2019 NCAA Tournament Championship Game
| Notre Dame Fighting Irish | Baylor Lady Bears |
| ACC | Big 12 |
| (35–3) | (36–1) |
| 81 | 82 |
| Head coach: Muffet McGraw | Head coach: Kim Mulkey |
| AP: 3; Coaches: 3; | AP: 1; Coaches: 1; |
|  | 1 | 2 | 3 | 4 | Total |
| Notre Dame Fighting Irish | 14 | 17 | 24 | 26 | 81 |
| Baylor Lady Bears | 25 | 18 | 23 | 16 | 82 |
- Date: April 7, 2019
- Venue: Amalie Arena, Tampa, Florida
- MVP: Chloe Jackson, Baylor
- Favorite: Baylor by 3.5

United States TV coverage
- Network: ESPN
- Announcers: Adam Amin (play-by-play); Kara Lawson (analyst); Rebecca Lobo (analyst); Holly Rowe (sideline);
- Nielsen Ratings: 0.75 (3.69 million)

= 2019 NCAA Division I women's basketball championship game =

Women's college basketball championship game

The 2019 NCAA Division I women's basketball championship game was the final game of the 2019 NCAA Division I women's basketball tournament. It determined the national champion for the 2018–19 NCAA Division I women's basketball season. The game was played on April 7, 2019, at the Amalie Arena in Tampa, Florida, between Notre Dame and Baylor. Baylor won its third NCAA Championship, defeating the Fighting Irish, 82-81.

==Participants==

===Notre Dame===

Notre Dame, led by 32nd-year head coach Muffet McGraw, finished the regular season with a record of 27–3. They posted a 14–3 conference record, earning them the No. 1 seed in the ACC tournament, where they defeated No. 8 seed North Carolina, No. 5 seed Syracuse, and No. 2 seed Louisville en route to a conference championship. In the NCAA Tournament, the Fighting Irish received a No. 1 seed in the Chicago Regional. They defeated No. 16 seed Bethune–Cookman and No. 9 seed Michigan State to reach the Sweet Sixteen, where they beat No. 4 seed Texas A&M. They then advanced to the Elite Eight, where they won the Regional by defeating No. 2 seed Stanford. This win put the Fighting Irish in the Final Four, where they beat the Albany Regional champions, No. 2 seed Connecticut, to reach the national championship.

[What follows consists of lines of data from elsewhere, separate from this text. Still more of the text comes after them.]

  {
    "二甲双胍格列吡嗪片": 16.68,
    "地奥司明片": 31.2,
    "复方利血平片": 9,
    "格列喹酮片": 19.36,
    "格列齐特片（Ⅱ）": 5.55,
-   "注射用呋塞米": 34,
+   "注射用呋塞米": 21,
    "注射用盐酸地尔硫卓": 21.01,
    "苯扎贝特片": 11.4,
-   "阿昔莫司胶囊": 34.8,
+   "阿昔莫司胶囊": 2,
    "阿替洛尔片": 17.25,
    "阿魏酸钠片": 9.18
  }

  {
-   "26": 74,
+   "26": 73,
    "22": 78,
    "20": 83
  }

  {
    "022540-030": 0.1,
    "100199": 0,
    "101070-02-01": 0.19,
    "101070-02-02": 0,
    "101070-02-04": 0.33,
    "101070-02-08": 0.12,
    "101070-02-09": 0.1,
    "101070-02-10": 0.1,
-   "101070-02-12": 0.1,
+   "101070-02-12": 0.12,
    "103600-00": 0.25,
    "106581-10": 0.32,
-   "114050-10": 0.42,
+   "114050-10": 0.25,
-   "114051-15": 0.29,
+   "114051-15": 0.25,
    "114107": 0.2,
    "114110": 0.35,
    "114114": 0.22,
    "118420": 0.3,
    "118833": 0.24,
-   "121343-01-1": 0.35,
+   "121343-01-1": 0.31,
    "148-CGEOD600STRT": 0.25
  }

Two Notre Dame players were selected to the Chicago Regional all tournament team: Arike Ogunbowale and Jessica Shepard.

===Baylor===

Baylor, led by 18th-year head coach Kim Mulkey, finished the regular season with a record of 28–1. They posted a 18–0 conference record, earning them the No. 1 seed in the Big 12 Tournament, where they defeated No. 9 seed Texas Tech, No. 5 seed Kansas State, and No. 2 seed Iowa State en route to a conference championship. In the NCAA Tournament, the Lady Bears received a No. 1 seed in the Greensboro Regional. They defeated No. 16 seed Abilene Christian and No. 8 seed California to reach the Sweet Sixteen, where they easily beat No. 4 seed South Carolina. In the Elite Eight, the Lady Bears became Greensboro Regional champions by beating No. 2 seed Iowa, which they did by 32 points. In the Final Four, Baylor was matched up with the Portland Regional champions, No. 2 seed Oregon, whom they defeated by five to reach the national championship.

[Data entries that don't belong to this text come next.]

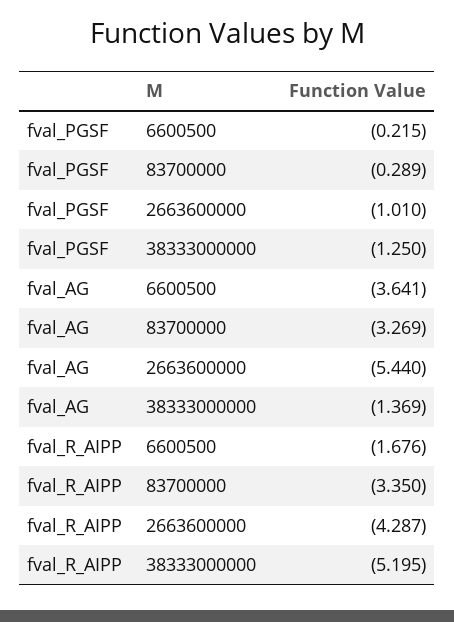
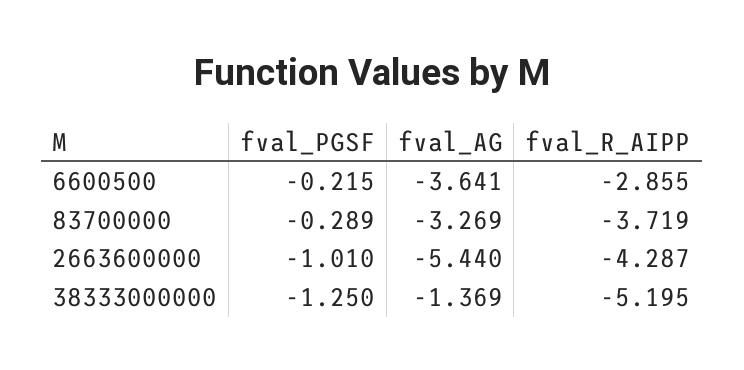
  {
    "fval_PGSF": {
      "6600500": -0.215,
      "83700000": -0.289,
      "2663600000": -1.01,
      "38333000000": -1.25
    },
    "fval_AG": {
      "6600500": -3.641,
      "83700000": -3.269,
      "2663600000": -5.44,
      "38333000000": -1.369
    },
    "fval_R_AIPP": {
-     "6600500": -1.676,
+     "6600500": -2.855,
-     "83700000": -3.35,
+     "83700000": -3.719,
      "2663600000": -4.287,
      "38333000000": -5.195
    }
  }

Four Baylor players were selected to the Greensboro Regional all tournament team: Lauren Cox, DiDi Richards, Chloe Jackson, and Kalani Brown.

==Starting lineups==

| Notre Dame | Position |  | Baylor |
|---|---|---|---|
| Jessica Shepard | F |  | Lauren Cox |
| Arike Ogunbowale | G |  | Juicy Landrum |
| Jackie Young | G |  | DiDi Richards |
| Marina Mabrey | G |  | Chloe Jackson |
| Brianna Turner | F | C | Kalani Brown |

==Media coverage==
The Championship Game was televised in the United States by ESPN.